Provided records Block Start

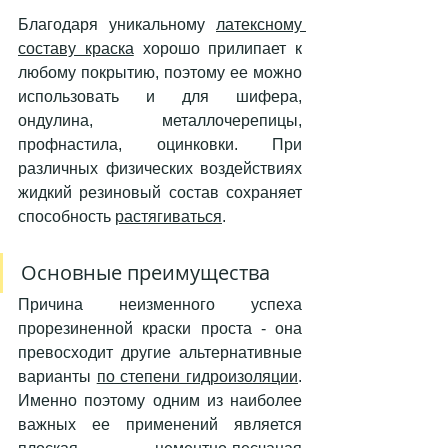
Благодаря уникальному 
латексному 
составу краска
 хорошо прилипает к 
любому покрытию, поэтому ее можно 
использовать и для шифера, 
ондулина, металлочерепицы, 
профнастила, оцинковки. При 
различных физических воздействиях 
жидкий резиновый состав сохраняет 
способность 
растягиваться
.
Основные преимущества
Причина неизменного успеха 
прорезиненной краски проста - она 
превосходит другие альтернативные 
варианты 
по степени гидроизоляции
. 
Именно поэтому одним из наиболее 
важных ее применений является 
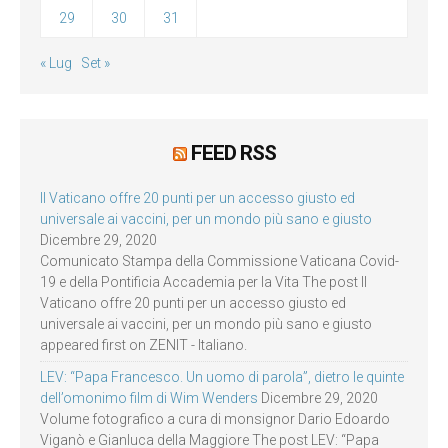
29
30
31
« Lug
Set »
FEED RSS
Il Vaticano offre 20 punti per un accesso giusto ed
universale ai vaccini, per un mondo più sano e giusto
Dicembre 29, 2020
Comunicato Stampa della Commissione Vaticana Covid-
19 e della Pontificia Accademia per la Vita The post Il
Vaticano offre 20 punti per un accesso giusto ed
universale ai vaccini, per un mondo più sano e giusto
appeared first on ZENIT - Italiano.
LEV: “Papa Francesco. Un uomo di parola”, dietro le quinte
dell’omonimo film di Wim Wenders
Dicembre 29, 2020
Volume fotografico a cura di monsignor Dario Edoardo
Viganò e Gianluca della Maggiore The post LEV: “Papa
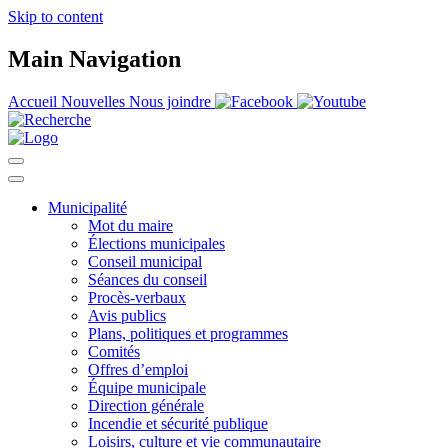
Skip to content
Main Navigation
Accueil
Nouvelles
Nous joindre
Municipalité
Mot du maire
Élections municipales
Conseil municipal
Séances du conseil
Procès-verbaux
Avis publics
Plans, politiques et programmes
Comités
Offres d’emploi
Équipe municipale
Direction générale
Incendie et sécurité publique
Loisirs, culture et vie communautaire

Provided records Block End

:: Task objective ::
Within the records above, find every line containing "Papa" and report only how many there are.

:: The completed task ::
2